Friday 27 January 2017
The Edvard Grieg Choir participates in collaboration with the Bergen Philharmonic Orchestra in the performance of Vaughan Williams' seventh symphony. The evening's all-British program begins with Benjamin Britten's four beautiful sea interludes taken from the opera about the fisherman Peter Grimes. The rest of the concert is dedicated to Britten's countryman, Ralph Vaughan Williams. His Four last songs were composed towards the end of his life, in the years between 1954 and 1958, and are based on four poems written by his wife Ursula.
Vaughan Williams' Seventh Symphony began life as music for the 1947 film Scott of the Antarctic , which dealt with Captain Robert Scott's last and tragic expedition to the South Pole in 1912, where he had to see himself beaten by Roald Amundsen.

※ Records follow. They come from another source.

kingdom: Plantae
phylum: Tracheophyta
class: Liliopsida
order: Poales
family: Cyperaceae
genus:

Vaughan Williams was inspired and moved by the expedition participants' stoic courage, strength and effort, while at the same time shocked by their incompetence. Sir Andrew Davis is president of the Ralph Vaughan Williams Society and will also lead the recording of the work with the Bergen Philharmonic Orchestra.
Between movements of the symphony, baritone soloist Roderick Williams reads texts by Shelley, Coleridge and Donne, from the Bible and from Scott's diary.